How JD’s Advertising Lab Leverages Large‑Scale AI to Transform E‑Commerce Ads

JD Retail Advertising Department drives site‑wide traffic monetization and marketing effectiveness, with its R&D team applying cutting‑edge AI algorithms to massive user and merchant data, empowering millions of merchants and billions of consumers.

Flow Value Estimation – Better Understanding of User‑Item‑Context

Query Intent Understanding

Query intent recognition parses user search queries into categories, correcting errors, extracting entities, and rewriting queries to provide accurate signals for downstream recall, relevance, and ranking.

Generic terms with multiple intents (e.g., "fruit", "birthday gift")

Ambiguous terms with multiple intents (e.g., "Xiaomi" could refer to grain or phone)

Cold‑start long‑tail categories lacking exposure

Long‑tail queries with diverse expressions

Generation‑Matching Model for Long‑Tail Training Data

A generative‑matching pipeline pre‑trains a query generator from SKU titles/attributes and a matching model that scores generated queries against original titles, filtering low‑quality queries. The generated queries, labeled with the SKU’s category, augment training data to balance long‑tail categories.
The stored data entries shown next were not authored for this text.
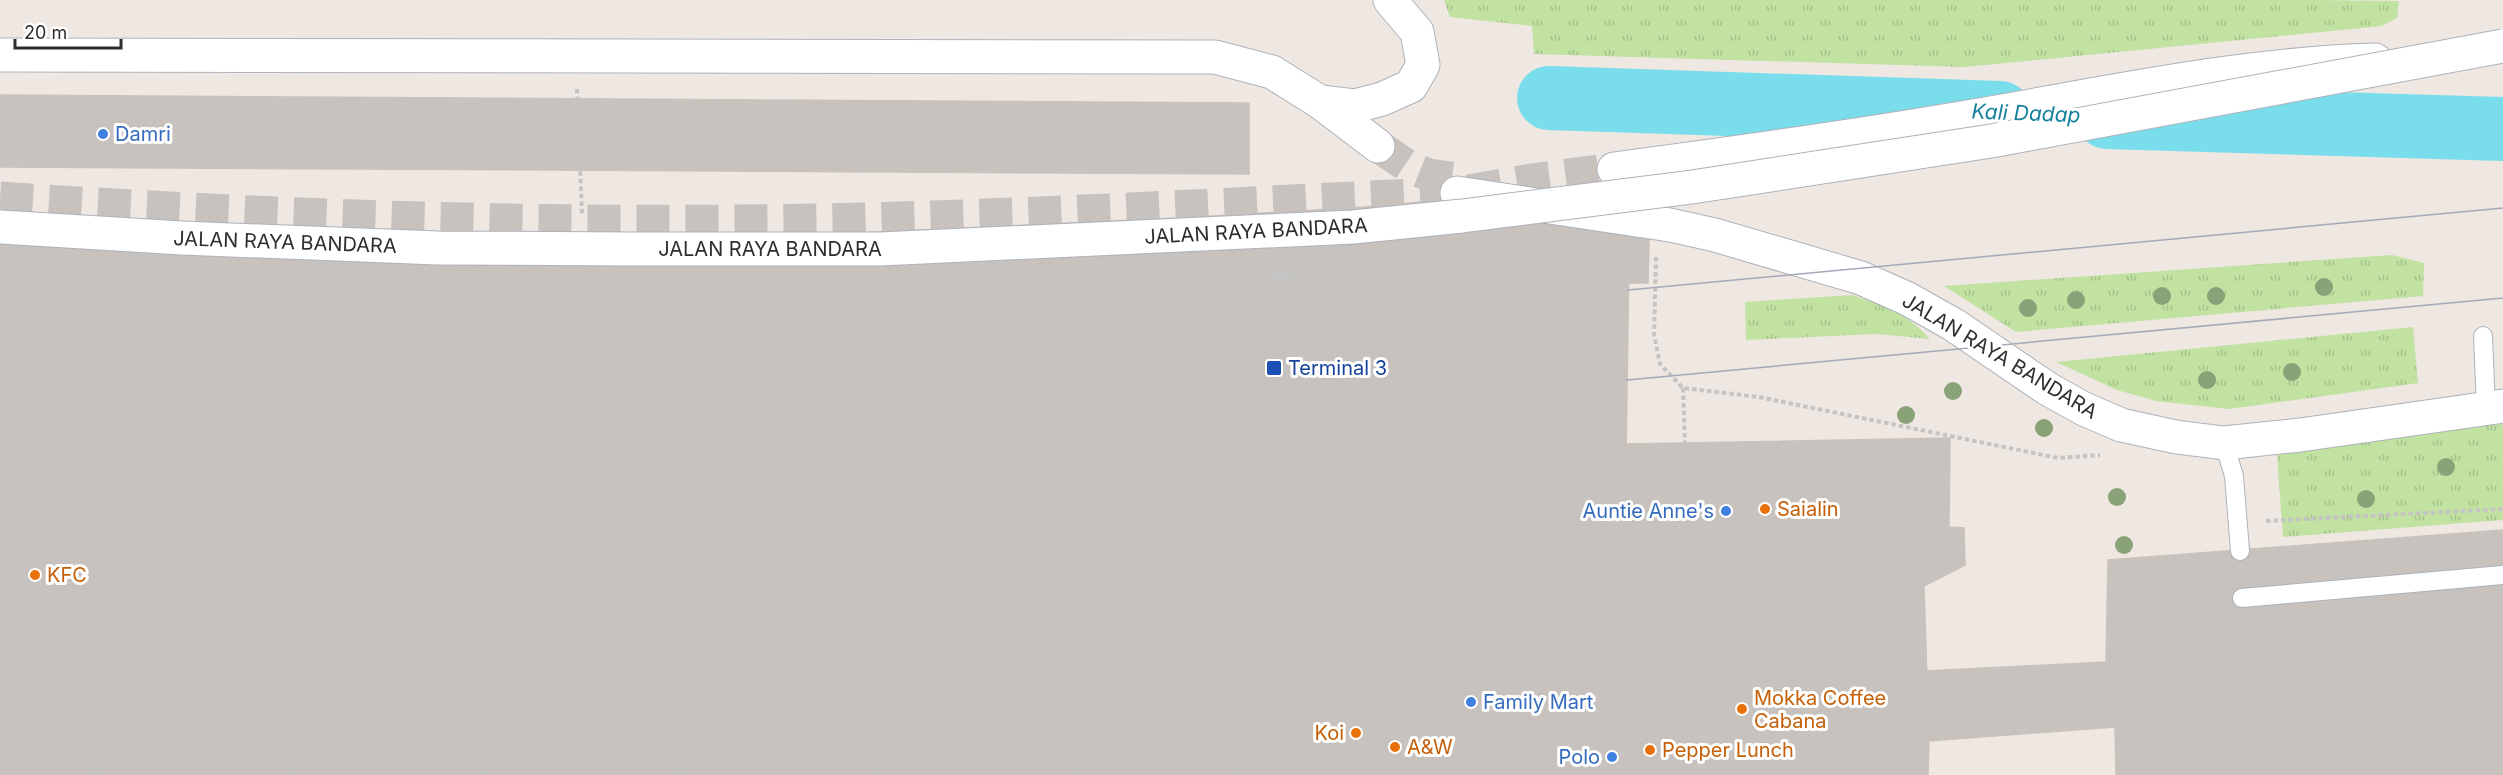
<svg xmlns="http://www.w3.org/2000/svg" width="2503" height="775" viewBox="0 0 2503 775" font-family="Inter,sans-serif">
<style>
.grass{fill:url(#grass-tufts)}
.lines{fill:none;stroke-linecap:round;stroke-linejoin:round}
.river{stroke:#7addeb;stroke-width:64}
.building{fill:#c7c2bd;stroke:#cac2bb;stroke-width:1.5}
.tertiary-tunnel{stroke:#c8c2be;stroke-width:33;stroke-dasharray:33 16;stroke-linecap:butt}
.service-casing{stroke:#aeb2b9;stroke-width:20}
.tertiary-casing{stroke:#aeb2b9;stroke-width:35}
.path{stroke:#c4c4c4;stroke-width:4;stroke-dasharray:4.5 3;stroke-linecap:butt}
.service{stroke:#fff;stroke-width:18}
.tertiary{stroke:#fff;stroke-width:33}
.tram{stroke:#a4a9b7;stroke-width:1.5}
.tertiary-bridge-casing{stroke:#aeb2b9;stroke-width:35;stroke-linecap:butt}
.path-bridge{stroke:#c4c4c4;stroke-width:4;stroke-dasharray:4.5 3;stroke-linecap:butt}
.tertiary-bridge{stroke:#fff;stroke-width:33}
.tree{fill:#8aa277}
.shop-dot{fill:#3f7fe0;stroke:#fff;stroke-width:2}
.transit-dot{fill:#1a4fb4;stroke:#fff;stroke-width:2}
.food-dot{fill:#e8710a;stroke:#fff;stroke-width:2}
.labels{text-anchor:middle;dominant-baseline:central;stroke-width:6;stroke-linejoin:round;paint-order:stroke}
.shop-label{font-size:20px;fill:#366cbe;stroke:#fff;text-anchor:start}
.street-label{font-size:20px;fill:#2e2e2e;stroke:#fff}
.transit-label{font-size:20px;fill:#164399;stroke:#fff;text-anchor:start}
.food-label{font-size:20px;fill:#c56008;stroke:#fff;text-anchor:start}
.water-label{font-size:21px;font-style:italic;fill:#14819c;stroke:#fff}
</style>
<defs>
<pattern id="grass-tufts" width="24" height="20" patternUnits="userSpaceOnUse" patternTransform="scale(1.5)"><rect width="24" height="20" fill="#c1e2a1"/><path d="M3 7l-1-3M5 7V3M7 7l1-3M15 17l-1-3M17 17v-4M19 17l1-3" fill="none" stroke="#a6c28b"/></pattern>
</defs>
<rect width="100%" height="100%" fill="#eee7e2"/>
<g class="grass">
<polygon points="1444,0 2307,0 2399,1 2397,18 2382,26 1965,67 1534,54 1532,26 1450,17"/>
<polygon points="2392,255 2424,263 2423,296 2016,332 1944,286"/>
<path d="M1853,295C1886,307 1905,312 1930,339L1876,334L1746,340L1745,302Z"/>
<polygon points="2413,327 2418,383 2229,409 2156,401 2117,390 2056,362"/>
<polygon points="2503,421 2503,520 2283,537 2277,455"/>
</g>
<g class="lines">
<g class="river">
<polyline points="1549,98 2000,113"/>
<polyline points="2107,117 2503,129"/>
</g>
</g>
<g class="building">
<polygon points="0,95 1249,103 1249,174 0,167"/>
<polygon points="1489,196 1650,196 1648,283 1628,283 1629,255 1367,278 1242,286 857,301 661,303 476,302 272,296 0,283 0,212 284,227 489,234 856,233 1197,217 1364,207"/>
<polygon points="1629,255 1626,459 1376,468 984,477 857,476 857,301 1242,286 1367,278"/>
<polygon points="0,283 272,296 476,302 661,303 857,301 857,476 303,473 0,467"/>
<polygon points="1950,438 1949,527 1964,528 1965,565 1924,586 1929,741 1928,775 0,775 0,467 303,473 984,477 1376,468 1626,459 1626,444"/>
<polygon points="2503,530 2503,775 2116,775 2115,727 1929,741 1926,671 2106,662 2108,560"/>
</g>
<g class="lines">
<g class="tertiary-tunnel">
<polyline points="1378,146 1409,167 1429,175 1463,180"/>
<path d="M0,198C287,217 576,226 864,219C1062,214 1259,202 1457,193L1531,180L1614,169"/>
</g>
<g class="service-casing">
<g id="service">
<polyline points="2483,336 2486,409"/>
<polyline points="2224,443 2234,476 2240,551"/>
<polyline points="2242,598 2503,575"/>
</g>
</g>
<g class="tertiary-casing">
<g id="tertiary">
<polyline points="0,55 1215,57 1272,72 1320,102 1378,146"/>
<polyline points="1320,102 1355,106 1382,99 1411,86 1423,65 1417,32 1390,0"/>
<path d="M1614,169C1736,153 1858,136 1979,115C2111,92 2241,64 2375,60"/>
<polyline points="1457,193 1670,225 1715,235 1861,278 1908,299 1954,325 2048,389 2084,409 2121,425 2176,437 2224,443 2300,435 2503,406"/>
</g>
</g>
<g class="path">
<polyline points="577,89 582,214"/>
<polyline points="1525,246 1547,244"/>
<polyline points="1656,257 1654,334 1660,364 1683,388 1759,397 2058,458 2100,455"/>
<polyline points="1273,268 1274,279 1315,275 1315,268 1276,272 1277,275"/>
<polyline points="0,271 169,283 951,291 1088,285 1257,269"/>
<polyline points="1277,275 1313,272 1312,264"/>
<polyline points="169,283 179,667"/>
<polyline points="585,287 595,475"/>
<polyline points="566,288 584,665"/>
<polyline points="1683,388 1685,443"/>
<polyline points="2266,521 2503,509"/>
<polyline points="1070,662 1073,775"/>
<polyline points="872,663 875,775"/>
<polyline points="677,664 680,775"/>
<polyline points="480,665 484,775"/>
<polyline points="288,667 293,775"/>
<polyline points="92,668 96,775"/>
<polyline points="0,669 1744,657"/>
<polyline points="1239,775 1239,660"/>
</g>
<use href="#service" class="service"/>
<use href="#tertiary" class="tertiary"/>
<g class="tram">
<polyline points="1628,290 2503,208"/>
<polyline points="1627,380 2503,298"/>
</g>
<g class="tertiary-bridge-casing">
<polyline id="tertiary-bridge" points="0,227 182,238 438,248 634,249 880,249 1353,227 1462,216 1692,187 1991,141 2503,46"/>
</g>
<g class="path-bridge">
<polyline points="1354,261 1361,659"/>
<polyline points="951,291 963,662"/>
</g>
<use href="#tertiary-bridge" class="tertiary-bridge"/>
</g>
<g class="tree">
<circle cx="2324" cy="287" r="9"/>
<circle cx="2162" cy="296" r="9"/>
<circle cx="2216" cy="296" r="9"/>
<circle cx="2076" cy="300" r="9"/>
<circle cx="2028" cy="308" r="9"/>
<circle cx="2292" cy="372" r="9"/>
<circle cx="2207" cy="380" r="9"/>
<circle cx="1953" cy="391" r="9"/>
<circle cx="1906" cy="415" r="9"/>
<circle cx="2044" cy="428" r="9"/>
<circle cx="2446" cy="467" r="9"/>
<circle cx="2117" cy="497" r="9"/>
<circle cx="2366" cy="499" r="9"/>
<circle cx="2124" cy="545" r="9"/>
</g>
<g class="shop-dot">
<circle cx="103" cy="134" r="6"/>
<circle cx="1726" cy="511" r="6"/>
<circle cx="1471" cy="702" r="6"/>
<circle cx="1612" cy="757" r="6"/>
</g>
<rect class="transit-dot" x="1266" y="360" width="16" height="16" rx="3"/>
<g class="food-dot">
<circle cx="1765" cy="509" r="6"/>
<circle cx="35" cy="575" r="6"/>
<circle cx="1742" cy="709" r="6"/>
<circle cx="1356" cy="733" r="6"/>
<circle cx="1395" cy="747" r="6"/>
<circle cx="1650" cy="750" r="6"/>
</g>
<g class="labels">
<g class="shop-label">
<text x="115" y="134">Damri</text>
<text x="1714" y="511" text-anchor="end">Auntie Anne's</text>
<text x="1483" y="702">Family Mart</text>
<text x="1600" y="757" text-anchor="end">Polo</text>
</g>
<g class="street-label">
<text transform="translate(1256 231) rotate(-3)">JALAN RAYA BANDARA</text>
<text transform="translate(285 242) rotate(2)">JALAN RAYA BANDARA</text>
<text x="770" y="249">JALAN RAYA BANDARA</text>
<text transform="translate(2000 356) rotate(31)">JALAN RAYA BANDARA</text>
</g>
<g class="transit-label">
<text x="1288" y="368">Terminal 3</text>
</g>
<g class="food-label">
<text x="1777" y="509">Saialin</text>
<text x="47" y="575">KFC</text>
<text x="1754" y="698">Mokka Coffee<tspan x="1754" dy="23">Cabana</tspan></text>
<text x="1344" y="733" text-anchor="end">Koi</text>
<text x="1407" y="747">A&amp;W</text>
<text x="1662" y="750">Pepper Lunch</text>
</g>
<g class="water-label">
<text transform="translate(2026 113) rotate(2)">Kali Dadap</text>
</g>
</g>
<path d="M15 39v9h106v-9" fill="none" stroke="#2e2e2e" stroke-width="3"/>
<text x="24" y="39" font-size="18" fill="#2e2e2e" stroke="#ffffff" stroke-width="4.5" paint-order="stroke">20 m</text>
</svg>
These synthetic queries also support query suggestion and rewriting tasks.

Prior Knowledge Injection for Medium‑Tail Recall

To break the feedback‑loop bias toward high‑click categories, the system injects prior knowledge such as category semantics, co‑occurrence graphs, and GCN‑based encoders, training a BERT‑GCN hybrid with a semi‑supervised loss that matches query‑category semantics.

Multimodal Content Understanding

Multimodal Representation in Recall

A dual‑stream pipeline extracts text embeddings (BGE‑large‑zh1.5) from titles, brands, and categories, and visual embeddings (ViT‑CLIP‑base) from product images. Contrastive learning aligns the modalities, and a Gate‑GNN aggregates item‑item graphs to produce a unified multimodal product vector for recall.

Multimodal Representation in Creative Selection

Self‑supervised vision models (DINO) generate robust image embeddings without requiring object masks, enabling fine‑grained creative ranking that captures visual appeal and high‑order structured information.

Flow Selling Mechanism – ListVCG Reinforcement‑Learning Auction

ListVCG reformulates the combinatorial 700‑choose‑4 auction as a reinforcement‑learning problem, using an Actor‑Critic architecture where the Actor samples candidate permutations and the Critic evaluates them with real‑world feedback, iteratively improving the policy.

Multi‑Agent RL for Bidding and Mechanism

Separate bidding and mechanism agents are co‑trained; the bidding agent predicts optimal bid ratios, while the mechanism agent learns allocation and pricing policies. Offline simulation, reward shaping, and curriculum RL address sparse reward and environment mismatch.

Generative Recommendation for Advertising

The pipeline quantizes high‑click product titles into semantic IDs using RQ‑VAE, expands the token vocabulary of a large language model, and fine‑tunes it on bidirectional translation tasks between semantic IDs and product text.

Prompt: Please tell me the title of the product whose four‑tuple representation is {input_tuple}?
Input: <a_1><b_2><c_3><d_4>
Output: Huawei Mate60 Pro 16G+512GB White

Subsequent asymmetric prediction tasks generate the next product a user is likely to browse, using either semantic IDs or raw text as input.

Prompt: User’s historical product tuple sequence is {input_tuple1, …, input_tupleN}, predict the next product.
Input: <a_1><b_2><c_3><d_4>, …
Output: Huawei Mate60 Pro 16G+512GB White

Advertising Creative Generation

To improve AI‑generated ad creatives, the team proposes a Multimodal Reliable Feedback Network (RFNet) that automatically evaluates generated images, feeding back into a recursive generation loop. Consistent‑Condition regularization fine‑tunes diffusion models using RFNet scores, dramatically raising usable image rates. A 1M‑image labeled dataset (RF1M) supports training; the work appears at ECCV 2024.

Large‑Model Engineering for Advertising

Challenges include sub‑100 ms latency for 0.5‑72 B‑parameter models, high inference cost, and complex business pipelines. JD advertising has deployed 1.5 B models with token‑cost efficiency, optimized hardware topology, chip‑specific adaptations, distributed training, caching, and load‑balancing to support million‑QPS workloads.